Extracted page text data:

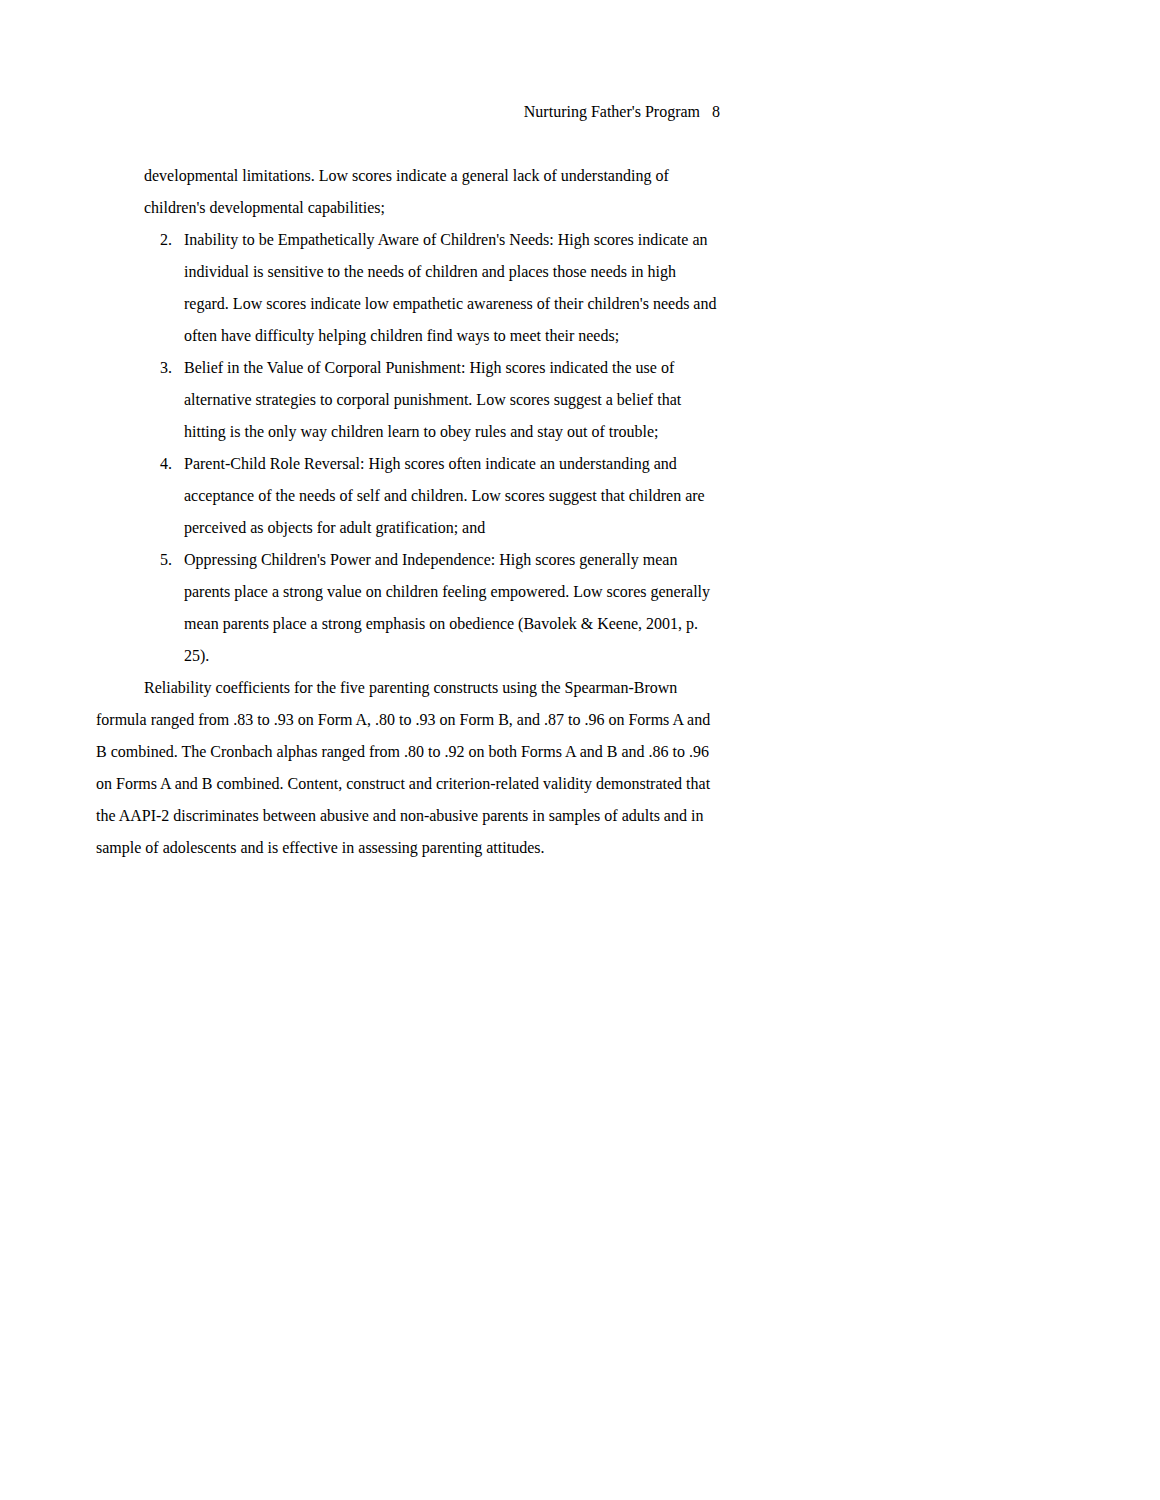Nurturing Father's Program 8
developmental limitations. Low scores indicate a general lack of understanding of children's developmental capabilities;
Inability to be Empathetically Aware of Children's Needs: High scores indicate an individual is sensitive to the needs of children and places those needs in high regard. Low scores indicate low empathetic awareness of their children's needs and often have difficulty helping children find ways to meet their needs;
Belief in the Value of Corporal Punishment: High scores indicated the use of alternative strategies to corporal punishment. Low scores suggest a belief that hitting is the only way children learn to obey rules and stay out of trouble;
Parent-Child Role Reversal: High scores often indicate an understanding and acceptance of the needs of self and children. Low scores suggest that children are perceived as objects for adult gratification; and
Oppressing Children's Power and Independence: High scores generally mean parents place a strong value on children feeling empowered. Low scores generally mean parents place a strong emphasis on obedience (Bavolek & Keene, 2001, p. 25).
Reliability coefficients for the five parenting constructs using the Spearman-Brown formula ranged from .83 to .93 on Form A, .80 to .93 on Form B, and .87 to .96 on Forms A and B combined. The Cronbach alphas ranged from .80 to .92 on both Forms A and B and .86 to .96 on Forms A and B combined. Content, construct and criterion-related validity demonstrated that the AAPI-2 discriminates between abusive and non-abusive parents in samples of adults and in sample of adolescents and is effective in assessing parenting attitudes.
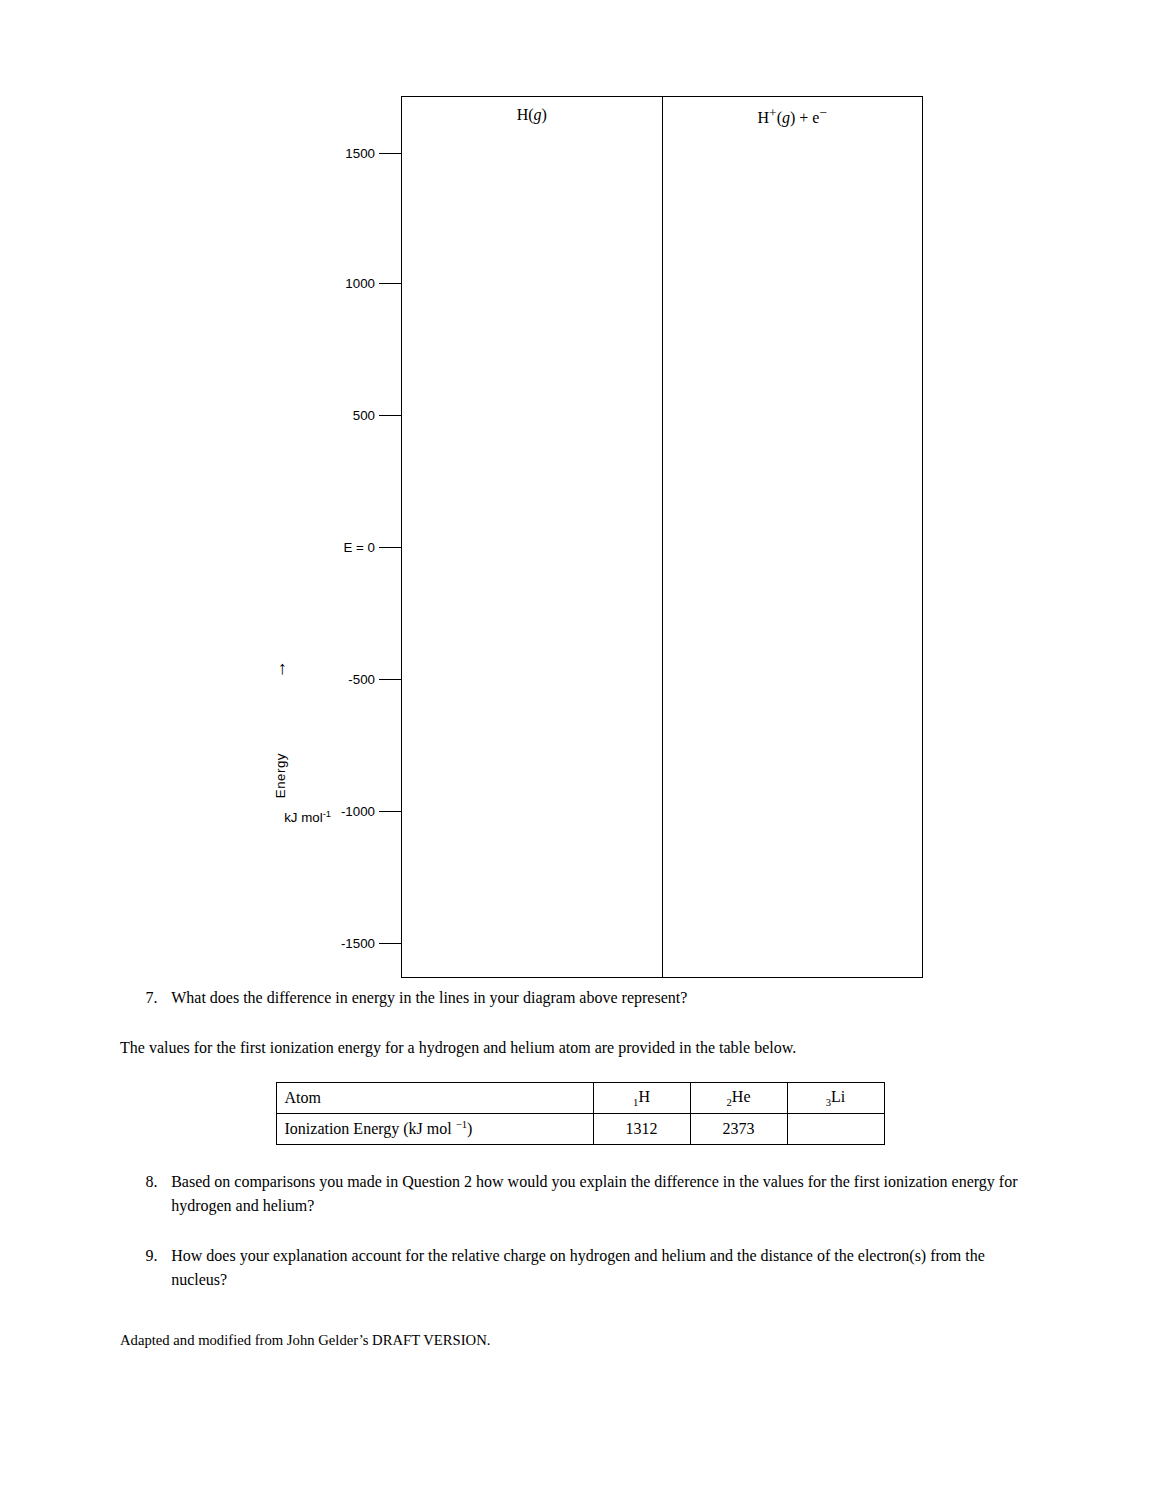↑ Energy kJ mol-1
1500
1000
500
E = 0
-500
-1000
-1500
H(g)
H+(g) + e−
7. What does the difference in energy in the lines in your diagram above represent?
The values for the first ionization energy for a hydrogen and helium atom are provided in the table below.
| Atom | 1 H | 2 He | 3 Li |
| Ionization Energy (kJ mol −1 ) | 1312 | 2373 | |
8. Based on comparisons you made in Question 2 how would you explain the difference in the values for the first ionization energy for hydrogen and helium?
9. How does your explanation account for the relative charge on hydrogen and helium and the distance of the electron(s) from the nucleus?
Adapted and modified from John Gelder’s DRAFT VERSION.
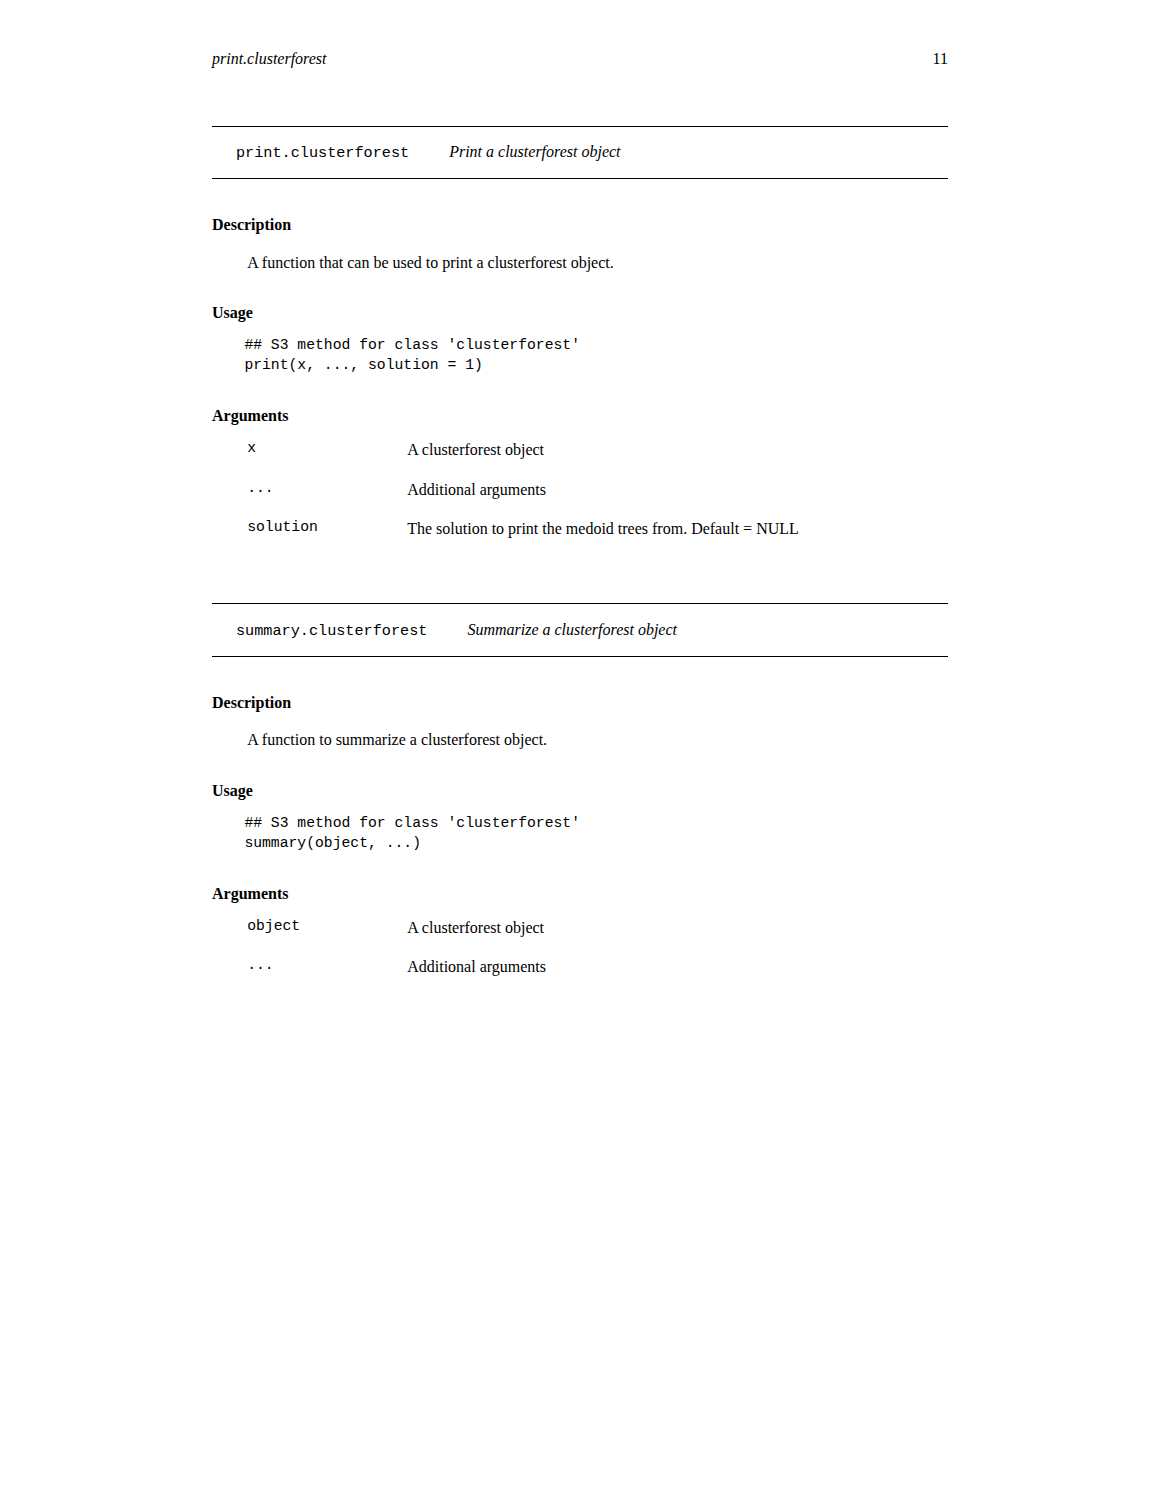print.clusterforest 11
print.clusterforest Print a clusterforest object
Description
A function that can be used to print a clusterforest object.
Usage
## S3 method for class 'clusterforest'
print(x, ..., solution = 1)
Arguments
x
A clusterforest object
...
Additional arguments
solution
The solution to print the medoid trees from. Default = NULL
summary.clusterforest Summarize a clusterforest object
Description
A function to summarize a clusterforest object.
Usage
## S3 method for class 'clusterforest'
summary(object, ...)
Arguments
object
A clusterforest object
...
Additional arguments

◆ What you should do: Type the entries again verbatim. Any pictures should be skipped.

◆ Answer box:
Nurturing Father's Program 8
developmental limitations. Low scores indicate a general lack of understanding of children's developmental capabilities;
Inability to be Empathetically Aware of Children's Needs: High scores indicate an individual is sensitive to the needs of children and places those needs in high regard. Low scores indicate low empathetic awareness of their children's needs and often have difficulty helping children find ways to meet their needs;
Belief in the Value of Corporal Punishment: High scores indicated the use of alternative strategies to corporal punishment. Low scores suggest a belief that hitting is the only way children learn to obey rules and stay out of trouble;
Parent-Child Role Reversal: High scores often indicate an understanding and acceptance of the needs of self and children. Low scores suggest that children are perceived as objects for adult gratification; and
Oppressing Children's Power and Independence: High scores generally mean parents place a strong value on children feeling empowered. Low scores generally mean parents place a strong emphasis on obedience (Bavolek & Keene, 2001, p. 25).
Reliability coefficients for the five parenting constructs using the Spearman-Brown formula ranged from .83 to .93 on Form A, .80 to .93 on Form B, and .87 to .96 on Forms A and B combined. The Cronbach alphas ranged from .80 to .92 on both Forms A and B and .86 to .96 on Forms A and B combined. Content, construct and criterion-related validity demonstrated that the AAPI-2 discriminates between abusive and non-abusive parents in samples of adults and in sample of adolescents and is effective in assessing parenting attitudes.
↑ Energy kJ mol-1
1500
1000
500
E = 0
-500
-1000
-1500
H(g)
H+(g) + e−
7. What does the difference in energy in the lines in your diagram above represent?
The values for the first ionization energy for a hydrogen and helium atom are provided in the table below.
| Atom | 1 H | 2 He | 3 Li |
| Ionization Energy (kJ mol −1 ) | 1312 | 2373 | |
8. Based on comparisons you made in Question 2 how would you explain the difference in the values for the first ionization energy for hydrogen and helium?
9. How does your explanation account for the relative charge on hydrogen and helium and the distance of the electron(s) from the nucleus?
Adapted and modified from John Gelder’s DRAFT VERSION.
print.clusterforest 11
print.clusterforest Print a clusterforest object
Description
A function that can be used to print a clusterforest object.
Usage
## S3 method for class 'clusterforest'
print(x, ..., solution = 1)
Arguments
x
A clusterforest object
...
Additional arguments
solution
The solution to print the medoid trees from. Default = NULL
summary.clusterforest Summarize a clusterforest object
Description
A function to summarize a clusterforest object.
Usage
## S3 method for class 'clusterforest'
summary(object, ...)
Arguments
object
A clusterforest object
...
Additional arguments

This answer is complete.